Intervention program gives second chances
Some of the five people who sat on the front pew of a West Side church couldn't tear their eyes away from the scenes playing out in the video they were watching.
It wasn't just any movie. It was footage shot by undercover police officers showing the five dealing and using drugs on the West Side of Charleston.
The five are known as "B-list" offenders in the West Side Drug Market Intervention program.
Police and federal prosecutors have worked to build cases against each of them, but instead of taking them to court, they took them to New Covenant Missionary Baptist Church on First Avenue.
The five were there to be offered a second chance, something not everyone gets.
"I grew up right here on the West Side and I want you to take a good look - a good look at me, because I didn't get a second chance," Andre Johnson told the five. "I used to be one of the worst people on this West Side, in Charleston. I was terrible."
Johnson was emotional as he told the five, made up of four men and one woman, about robbing and beating people up and about selling and using drugs.
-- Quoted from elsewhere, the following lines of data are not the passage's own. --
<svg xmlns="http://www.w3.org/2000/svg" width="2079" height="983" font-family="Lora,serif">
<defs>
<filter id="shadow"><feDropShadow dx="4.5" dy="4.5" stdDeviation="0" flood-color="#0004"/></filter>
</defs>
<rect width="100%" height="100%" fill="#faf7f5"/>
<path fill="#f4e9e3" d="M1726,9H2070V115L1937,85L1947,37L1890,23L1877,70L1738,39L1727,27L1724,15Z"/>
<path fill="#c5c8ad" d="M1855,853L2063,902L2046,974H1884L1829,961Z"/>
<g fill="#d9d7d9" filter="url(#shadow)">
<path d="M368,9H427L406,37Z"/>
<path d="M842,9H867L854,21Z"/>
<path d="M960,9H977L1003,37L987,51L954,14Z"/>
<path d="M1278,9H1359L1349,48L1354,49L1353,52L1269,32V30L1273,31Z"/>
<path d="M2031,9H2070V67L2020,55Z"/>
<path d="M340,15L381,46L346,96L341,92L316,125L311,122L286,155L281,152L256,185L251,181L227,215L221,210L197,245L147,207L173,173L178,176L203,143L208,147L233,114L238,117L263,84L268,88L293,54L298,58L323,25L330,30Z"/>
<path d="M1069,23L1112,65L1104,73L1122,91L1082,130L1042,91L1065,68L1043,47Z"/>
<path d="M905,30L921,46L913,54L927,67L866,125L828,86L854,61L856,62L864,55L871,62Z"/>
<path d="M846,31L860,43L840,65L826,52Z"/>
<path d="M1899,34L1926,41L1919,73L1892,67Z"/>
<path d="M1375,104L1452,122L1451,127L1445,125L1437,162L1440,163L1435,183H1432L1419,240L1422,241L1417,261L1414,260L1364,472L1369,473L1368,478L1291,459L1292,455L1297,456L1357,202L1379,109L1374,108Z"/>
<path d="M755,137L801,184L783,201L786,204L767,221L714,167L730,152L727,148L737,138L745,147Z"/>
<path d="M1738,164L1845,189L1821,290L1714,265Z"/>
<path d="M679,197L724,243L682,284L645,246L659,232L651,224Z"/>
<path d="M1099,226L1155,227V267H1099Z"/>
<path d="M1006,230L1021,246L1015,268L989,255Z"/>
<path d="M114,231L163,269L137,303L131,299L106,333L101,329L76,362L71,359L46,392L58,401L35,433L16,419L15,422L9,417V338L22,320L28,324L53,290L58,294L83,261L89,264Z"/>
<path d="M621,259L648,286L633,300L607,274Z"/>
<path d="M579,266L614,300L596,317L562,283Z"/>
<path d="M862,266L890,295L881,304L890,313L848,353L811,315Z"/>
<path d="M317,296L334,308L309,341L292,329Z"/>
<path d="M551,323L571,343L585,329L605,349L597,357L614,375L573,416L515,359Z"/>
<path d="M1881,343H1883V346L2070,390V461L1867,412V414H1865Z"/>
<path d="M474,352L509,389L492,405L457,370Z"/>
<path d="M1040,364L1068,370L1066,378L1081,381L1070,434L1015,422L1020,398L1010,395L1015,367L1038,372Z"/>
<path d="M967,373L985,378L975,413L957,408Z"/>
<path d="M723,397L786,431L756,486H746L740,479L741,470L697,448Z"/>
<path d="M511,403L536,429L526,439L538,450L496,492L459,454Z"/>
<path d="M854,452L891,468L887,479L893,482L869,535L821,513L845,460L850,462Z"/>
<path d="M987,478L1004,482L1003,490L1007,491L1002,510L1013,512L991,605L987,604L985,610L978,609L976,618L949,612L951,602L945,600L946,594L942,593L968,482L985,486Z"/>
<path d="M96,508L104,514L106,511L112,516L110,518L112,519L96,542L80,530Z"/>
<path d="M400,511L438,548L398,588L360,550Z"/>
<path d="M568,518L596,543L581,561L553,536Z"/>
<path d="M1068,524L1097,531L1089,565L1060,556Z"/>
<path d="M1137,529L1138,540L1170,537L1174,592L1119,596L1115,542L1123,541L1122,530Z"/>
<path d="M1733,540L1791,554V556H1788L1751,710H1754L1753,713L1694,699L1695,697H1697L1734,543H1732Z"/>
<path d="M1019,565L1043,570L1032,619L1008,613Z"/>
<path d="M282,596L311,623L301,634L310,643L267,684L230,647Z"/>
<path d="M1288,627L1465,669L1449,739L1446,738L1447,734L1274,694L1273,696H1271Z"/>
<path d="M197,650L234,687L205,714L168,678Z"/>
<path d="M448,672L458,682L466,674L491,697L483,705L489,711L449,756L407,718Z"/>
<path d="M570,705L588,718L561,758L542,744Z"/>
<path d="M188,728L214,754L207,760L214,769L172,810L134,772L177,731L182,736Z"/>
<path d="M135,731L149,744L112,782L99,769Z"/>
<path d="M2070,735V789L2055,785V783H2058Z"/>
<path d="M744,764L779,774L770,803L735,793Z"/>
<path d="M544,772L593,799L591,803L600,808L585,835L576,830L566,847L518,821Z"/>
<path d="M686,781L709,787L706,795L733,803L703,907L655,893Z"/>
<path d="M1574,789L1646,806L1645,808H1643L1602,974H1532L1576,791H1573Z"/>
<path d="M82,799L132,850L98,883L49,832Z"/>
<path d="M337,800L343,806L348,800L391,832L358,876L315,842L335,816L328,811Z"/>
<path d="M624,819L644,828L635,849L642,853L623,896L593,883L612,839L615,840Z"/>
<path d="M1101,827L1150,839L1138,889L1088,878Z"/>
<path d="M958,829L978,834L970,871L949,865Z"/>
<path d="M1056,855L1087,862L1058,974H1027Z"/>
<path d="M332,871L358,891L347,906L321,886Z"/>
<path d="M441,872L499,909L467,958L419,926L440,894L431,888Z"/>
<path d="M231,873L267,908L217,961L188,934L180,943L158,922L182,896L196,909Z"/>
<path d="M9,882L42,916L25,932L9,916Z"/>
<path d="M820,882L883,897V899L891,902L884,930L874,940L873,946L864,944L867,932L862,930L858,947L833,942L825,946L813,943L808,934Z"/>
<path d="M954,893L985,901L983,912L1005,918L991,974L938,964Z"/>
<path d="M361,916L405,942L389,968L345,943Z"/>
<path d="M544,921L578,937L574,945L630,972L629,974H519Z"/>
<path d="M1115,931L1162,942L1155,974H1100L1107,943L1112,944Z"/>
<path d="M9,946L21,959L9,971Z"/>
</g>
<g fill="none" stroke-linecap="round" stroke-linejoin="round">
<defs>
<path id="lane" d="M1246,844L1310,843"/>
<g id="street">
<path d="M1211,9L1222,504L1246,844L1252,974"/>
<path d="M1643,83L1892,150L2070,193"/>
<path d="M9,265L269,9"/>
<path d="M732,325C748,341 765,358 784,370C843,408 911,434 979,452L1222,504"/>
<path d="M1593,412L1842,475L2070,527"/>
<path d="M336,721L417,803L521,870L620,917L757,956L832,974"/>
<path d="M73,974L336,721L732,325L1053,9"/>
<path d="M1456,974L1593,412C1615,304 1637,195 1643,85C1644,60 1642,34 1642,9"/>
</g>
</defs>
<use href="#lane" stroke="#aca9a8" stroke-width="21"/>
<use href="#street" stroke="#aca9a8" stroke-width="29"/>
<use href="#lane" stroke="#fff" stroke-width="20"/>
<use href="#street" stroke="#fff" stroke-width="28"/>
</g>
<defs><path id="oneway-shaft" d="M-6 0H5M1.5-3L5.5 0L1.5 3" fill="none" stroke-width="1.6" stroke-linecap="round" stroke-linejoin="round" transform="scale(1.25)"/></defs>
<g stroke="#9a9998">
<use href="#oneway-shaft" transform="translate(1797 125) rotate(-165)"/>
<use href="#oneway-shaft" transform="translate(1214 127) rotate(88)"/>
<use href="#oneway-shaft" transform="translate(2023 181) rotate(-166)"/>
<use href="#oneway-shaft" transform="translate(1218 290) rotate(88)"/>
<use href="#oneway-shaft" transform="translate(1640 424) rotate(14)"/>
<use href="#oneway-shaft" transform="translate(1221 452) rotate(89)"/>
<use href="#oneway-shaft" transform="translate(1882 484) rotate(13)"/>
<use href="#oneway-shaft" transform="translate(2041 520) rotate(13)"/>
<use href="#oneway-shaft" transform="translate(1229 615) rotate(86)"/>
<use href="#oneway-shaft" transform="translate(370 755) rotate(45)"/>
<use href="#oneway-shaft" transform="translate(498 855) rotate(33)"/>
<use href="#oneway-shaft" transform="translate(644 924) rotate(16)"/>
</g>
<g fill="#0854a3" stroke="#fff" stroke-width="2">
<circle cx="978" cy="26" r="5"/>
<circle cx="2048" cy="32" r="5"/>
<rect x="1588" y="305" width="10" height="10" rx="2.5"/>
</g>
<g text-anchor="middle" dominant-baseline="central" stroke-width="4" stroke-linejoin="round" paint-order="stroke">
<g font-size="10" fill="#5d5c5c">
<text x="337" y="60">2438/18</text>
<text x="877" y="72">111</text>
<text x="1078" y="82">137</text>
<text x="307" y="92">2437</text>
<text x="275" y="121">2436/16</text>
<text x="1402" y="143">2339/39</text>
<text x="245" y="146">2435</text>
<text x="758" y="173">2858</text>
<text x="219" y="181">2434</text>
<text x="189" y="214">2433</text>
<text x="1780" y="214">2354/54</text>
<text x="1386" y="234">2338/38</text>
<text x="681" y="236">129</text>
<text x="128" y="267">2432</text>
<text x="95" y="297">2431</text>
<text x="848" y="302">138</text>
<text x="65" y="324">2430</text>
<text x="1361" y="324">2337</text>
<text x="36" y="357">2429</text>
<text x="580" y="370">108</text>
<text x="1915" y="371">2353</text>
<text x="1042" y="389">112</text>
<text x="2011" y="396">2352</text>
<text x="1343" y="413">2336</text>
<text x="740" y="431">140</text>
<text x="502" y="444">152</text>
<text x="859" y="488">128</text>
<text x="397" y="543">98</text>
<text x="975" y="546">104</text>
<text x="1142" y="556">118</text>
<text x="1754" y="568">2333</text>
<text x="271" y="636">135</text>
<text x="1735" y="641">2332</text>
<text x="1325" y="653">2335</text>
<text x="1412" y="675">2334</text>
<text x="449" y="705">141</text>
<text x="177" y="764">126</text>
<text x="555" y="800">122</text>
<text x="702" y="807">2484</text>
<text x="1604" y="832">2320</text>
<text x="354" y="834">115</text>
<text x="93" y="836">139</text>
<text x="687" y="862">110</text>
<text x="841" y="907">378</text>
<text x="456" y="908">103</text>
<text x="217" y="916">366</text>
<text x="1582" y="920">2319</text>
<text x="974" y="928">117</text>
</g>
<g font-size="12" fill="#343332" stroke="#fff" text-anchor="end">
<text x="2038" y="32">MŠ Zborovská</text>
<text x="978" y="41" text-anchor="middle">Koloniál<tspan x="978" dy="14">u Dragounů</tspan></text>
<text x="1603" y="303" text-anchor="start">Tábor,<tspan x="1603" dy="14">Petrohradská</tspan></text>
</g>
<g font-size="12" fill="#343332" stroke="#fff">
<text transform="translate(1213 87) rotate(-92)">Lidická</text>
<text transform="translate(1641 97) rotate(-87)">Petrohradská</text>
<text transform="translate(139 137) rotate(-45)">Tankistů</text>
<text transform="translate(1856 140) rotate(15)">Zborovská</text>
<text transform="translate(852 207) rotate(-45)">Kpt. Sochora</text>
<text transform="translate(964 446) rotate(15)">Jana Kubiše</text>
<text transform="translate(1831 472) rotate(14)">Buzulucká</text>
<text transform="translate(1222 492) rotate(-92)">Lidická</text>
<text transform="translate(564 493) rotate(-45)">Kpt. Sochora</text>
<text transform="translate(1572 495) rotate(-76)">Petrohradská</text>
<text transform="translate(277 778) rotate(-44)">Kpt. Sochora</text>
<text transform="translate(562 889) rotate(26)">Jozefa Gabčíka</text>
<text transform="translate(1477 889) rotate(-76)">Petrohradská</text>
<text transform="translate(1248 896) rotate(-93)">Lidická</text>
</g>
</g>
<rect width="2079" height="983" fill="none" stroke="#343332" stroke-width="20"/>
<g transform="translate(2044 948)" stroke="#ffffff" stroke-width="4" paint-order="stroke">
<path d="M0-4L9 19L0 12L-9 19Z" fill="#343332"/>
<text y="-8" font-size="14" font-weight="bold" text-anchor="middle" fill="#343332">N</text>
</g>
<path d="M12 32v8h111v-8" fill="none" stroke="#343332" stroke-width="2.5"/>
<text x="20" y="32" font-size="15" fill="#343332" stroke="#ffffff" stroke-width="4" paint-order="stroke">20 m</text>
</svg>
After a seven-year stint at Moundsville State Penitentiary, he was told he wasn't allowed back in Charleston, so he moved to Cleveland. But he continued to get into trouble and wound up back in jail, this time for 10 years.
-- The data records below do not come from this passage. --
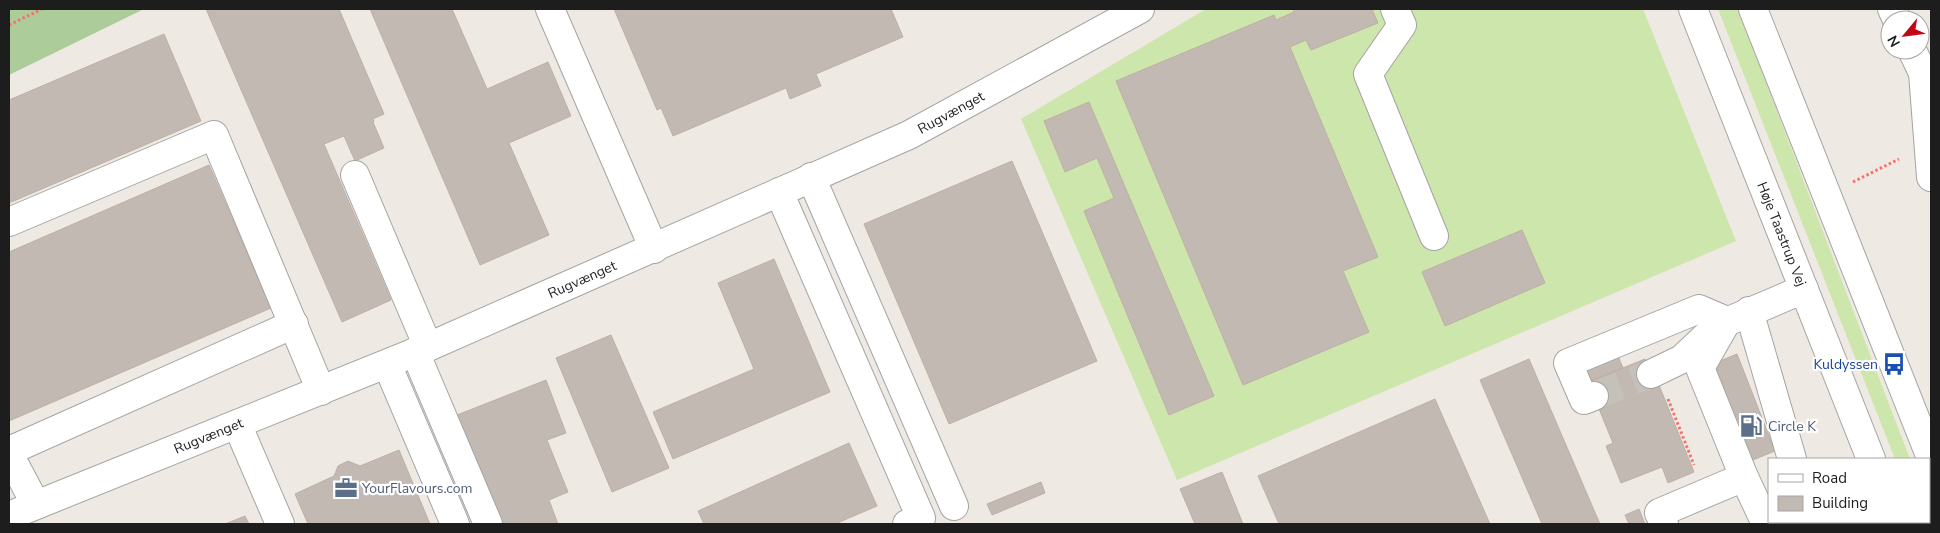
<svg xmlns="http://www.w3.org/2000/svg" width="1940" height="533" font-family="'Nunito Sans',sans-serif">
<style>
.grass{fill:#cde6ab}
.forest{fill:#accc9a}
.building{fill:#c2b9b3;stroke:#bfafa6}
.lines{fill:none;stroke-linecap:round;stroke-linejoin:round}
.minor-tunnel{stroke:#c4c1bb;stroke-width:28;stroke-dasharray:28 14;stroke-linecap:butt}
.minor-casing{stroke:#a4a4a4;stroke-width:30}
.path{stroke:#f4726e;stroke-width:3;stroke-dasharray:2.5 2.5;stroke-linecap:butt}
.minor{stroke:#fff;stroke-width:28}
.labels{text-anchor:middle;stroke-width:4.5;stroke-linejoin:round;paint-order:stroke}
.street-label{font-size:14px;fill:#1d1d1d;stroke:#fff}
.transit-label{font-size:14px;fill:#164399;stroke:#fff;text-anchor:end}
.service-label{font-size:14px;fill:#4e5e75;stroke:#fff;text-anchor:start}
</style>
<rect width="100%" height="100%" fill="#eeeae3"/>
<path class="grass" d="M1206,9H1643L1736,241L1177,480L1021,119Z
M1718,9H1738L1910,459H1895Z"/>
<path class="forest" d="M9,9H144L9,75Z"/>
<path class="building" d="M206,9H339L384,114L373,119L374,122H373L384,148L355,161L344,136L324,144L391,300L342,322Z
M370,9H452L487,89L548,62L571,116L509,143L549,235L480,265Z
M614,9H891L903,37L816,74L821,86L790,99L786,88L673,136L661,108L657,110Z
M1293,9H1372L1378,23L1311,50L1306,40L1290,47L1378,257L1343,271L1369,332L1243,385L1116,81L1274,15L1276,20L1294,12Z
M164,34L201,121L9,203V100Z
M1089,102L1214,396L1169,415L1084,211L1114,198L1097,158L1065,172L1044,121Z
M1012,161L1097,361L949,424L864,224Z
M209,165L271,308L9,421V252Z
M1522,230L1545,283L1445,326L1422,272Z
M774,259L830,392L673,459L653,412L754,369L718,283Z
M611,335L669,468L612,492L556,358Z
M1737,354L1775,451L1743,464L1705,367Z
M1618,356L1623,368L1588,382L1583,370Z
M1529,359L1600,524H1542L1480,380Z
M1645,359L1651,374L1657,380L1694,472L1668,483L1662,467L1621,483L1606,446L1613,443L1588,382Z
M546,380L566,433L547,440L568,492L549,500L558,524H501L457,415Z
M1435,399L1490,524H1279L1258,476Z
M849,443L877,506L835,524H704L698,511Z
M399,450L430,524H308L295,494L334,476L338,466L348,461L360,466Z
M1222,472L1243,524H1195L1180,489Z
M1041,482L1045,493L992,515L987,504Z
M1639,509L1645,524H1629L1625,515Z
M245,516L249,524H225Z"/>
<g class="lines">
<path class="minor-tunnel" d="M1594,396L1651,374"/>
<defs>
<g id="minor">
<path d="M550,9L654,249"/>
<path d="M1395,9L1402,25L1368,74L1434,236"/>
<path id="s1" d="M1693,9L1871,459"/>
<path d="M1753,9L1931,458"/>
<path d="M1892,9L1897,20"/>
<path d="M1912,50L1923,73L1931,177"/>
<path d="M355,175L428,347"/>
<path d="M811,177L954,506"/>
<path d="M779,192L921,518L907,524"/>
<path d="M9,222L214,135L321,391"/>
<path d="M1749,311L1792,459"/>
<path d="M1727,321L1700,368L1744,477L1766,524"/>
<path d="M415,352L488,524"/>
<path d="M387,364L455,524"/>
<path d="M1651,374L1682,359L1717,326L1804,289"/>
<path d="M1594,396L1584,400L1568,363L1699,309L1727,321"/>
<path d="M237,424L280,524"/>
<path d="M9,451L294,324"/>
<path d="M9,454L36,505"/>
<path id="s2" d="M9,516L428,347L909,135L1140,9"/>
<path d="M1896,522L1897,524"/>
<path d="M1664,524L1659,513L1744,477"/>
</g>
</defs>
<use href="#minor" class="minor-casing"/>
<path class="path" d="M9,25L42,9
M1853,182L1899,159
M1668,399L1694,465"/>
<use href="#minor" class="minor"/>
</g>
<defs>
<symbol id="bus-bare" viewBox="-9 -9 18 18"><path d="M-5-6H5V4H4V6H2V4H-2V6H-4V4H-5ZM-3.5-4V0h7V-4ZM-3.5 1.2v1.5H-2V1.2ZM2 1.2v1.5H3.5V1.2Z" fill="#1a4fb4" stroke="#fff" stroke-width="2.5" paint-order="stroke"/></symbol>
<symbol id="fuel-bare" viewBox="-9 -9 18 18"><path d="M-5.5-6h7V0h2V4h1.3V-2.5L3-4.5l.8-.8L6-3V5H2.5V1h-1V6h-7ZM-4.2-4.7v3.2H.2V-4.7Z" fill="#5c6f8a" stroke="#fff" stroke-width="2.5" paint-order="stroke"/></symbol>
<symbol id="office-bare" viewBox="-9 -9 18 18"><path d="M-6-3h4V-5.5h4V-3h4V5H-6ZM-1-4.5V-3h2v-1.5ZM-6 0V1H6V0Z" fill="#5c6f8a" stroke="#fff" stroke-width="2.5" paint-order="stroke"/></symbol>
</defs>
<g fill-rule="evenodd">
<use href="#bus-bare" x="1878" y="348" width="32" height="32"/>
<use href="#fuel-bare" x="1735" y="410" width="32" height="32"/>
<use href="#office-bare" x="330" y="472" width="32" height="32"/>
</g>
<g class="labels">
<g class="street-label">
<text dy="5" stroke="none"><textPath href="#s2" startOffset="1025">Rugvænget</textPath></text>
<text dy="5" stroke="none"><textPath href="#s1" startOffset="242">Høje Taastrup Vej</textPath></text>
<text dy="5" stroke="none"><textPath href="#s2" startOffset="620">Rugvænget</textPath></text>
<text dy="5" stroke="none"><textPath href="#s2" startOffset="215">Rugvænget</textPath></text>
</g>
<g class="transit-label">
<text x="1878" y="369">Kuldyssen</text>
</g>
<g class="service-label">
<text x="1768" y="431">Circle K</text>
<text x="362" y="493">YourFlavours.com</text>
</g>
</g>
<rect width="1940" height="533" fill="none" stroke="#1d1d1d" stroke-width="20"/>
<rect x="1768" y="458" width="162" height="65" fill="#ffffff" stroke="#a5a5a5"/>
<rect x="1778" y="474" width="25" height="8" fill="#ffffff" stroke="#a5a5a5"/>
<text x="1812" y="483" font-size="15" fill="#1d1d1d">Road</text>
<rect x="1778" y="496" width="25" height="15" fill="#c2b9b3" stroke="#a5a5a5"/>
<text x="1812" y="508" font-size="15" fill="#1d1d1d">Building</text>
<g transform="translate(1905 35) rotate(241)"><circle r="24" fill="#ffffff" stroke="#a5a5a5"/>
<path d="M0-4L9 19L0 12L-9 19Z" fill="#c20817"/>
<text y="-8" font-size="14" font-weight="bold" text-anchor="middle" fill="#1d1d1d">N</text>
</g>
</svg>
"You don't have to go to prison," he told them. "You guys are getting a second chance. I didn't get a second chance."
Johnson turned his life around since then. He went to school and earned a college degree from West Virginia State University and now works as a recovery coach on the West Side.
He told the five, who were not identified because they have not been prosecuted, that they could be successful and that he wanted to help them.
They were called to the church for the second round of Charleston's West Side Drug Market Intervention program. Just like last year, community members gathered with local and federal law enforcement to talk to the offenders about turning their lives around.
Chris Courtright, the FBI's supervisory special agent over West Virginia's Southern District, told them he believed in the program now, though at first he had his doubts. He first encountered the DMI program in Huntington where it was piloted in West Virginia.
"I didn't think it was going to work," Courtright said. "I didn't think they were going to be able to get through the program and I figured we'd probably be arresting them again.
"We did (arrest) one of them, but the ones we didn't surprised me. They were able to dig down and find something in themselves to finish the program and do better."
In the program, the "A-list" offenders are those heavily involved in drugs and violence. The "B-list" offenders are those involved in crime but also those that the community is willing to give a second chance. They are offered ways to better themselves and also help with addictions if they have them.
U.S. Attorney Booth Goodwin partnered with Charleston Police Chief Brent Webster and other local and federal law enforcement agencies to bring the program to Charleston. There were nine "A-list" offenders and seven "B-list" offenders last year. This year there are 14 A-listers and five B-listers.
Webster said they had some success from last year's B-listers. Some have struggled with addiction, but officers have no reason to believe any of them are dealing drugs anymore, the chief said.
He asked the B-listers to take the opportunity offered them and said he would beg them if he had to.
"I fully expect some of you might say 'eh, they're bluffing,'" Webster said. "Please don't call our bluff. The cases are strong, they're very strong."
If the "B-list" offenders don't take the community up on their offer of another chance, they go to the top of Goodwin's "A-list" and are prosecuted federally for their crimes. The cases authorities have built against them are "iron clad," Goodwin said.
"I want you to succeed, I want you do well," Goodwin said. "But I will not hesitate to prosecute."
Goodwin said the intervention Thursday night is a "get-out-of-jail card but not a get-out-of-jail-free card" for the "B-list" offenders. He expects some with addictions will have to work hard at it.
He said the overwhelming positive of the program is the community involvement it generates. The church was filled Thursday night with people who care about the community or have some ties to those being offered a second chance.
One woman offered to help the five fill out financial aid forms to continue their education if they wanted. Local ministers offered to lend an ear if they wanted to talk or find their way to religion.
Webster said they're seeing improvement on the West Side since the last event, but they're still seeing incidents of trouble in pockets. The five selected were causing issues in their neighborhoods but were chosen because they were non-violent offenders and have family support.
Charleston Councilwoman Mary Jean Davis shook each offender's hand and told them she was proud of them for coming voluntarily to the intervention. She said she knew the road ahead wouldn't be easy for any of them but that she hoped they would take the second chance.
"It's not easy," she said. "It's going to be a daily routine and it's not gonna be easy but I don't want to see you in jail.
"This is your last chance," she said. "This is a second chance that's a gift but it's your last chance before you go behind bars. Please don't do that."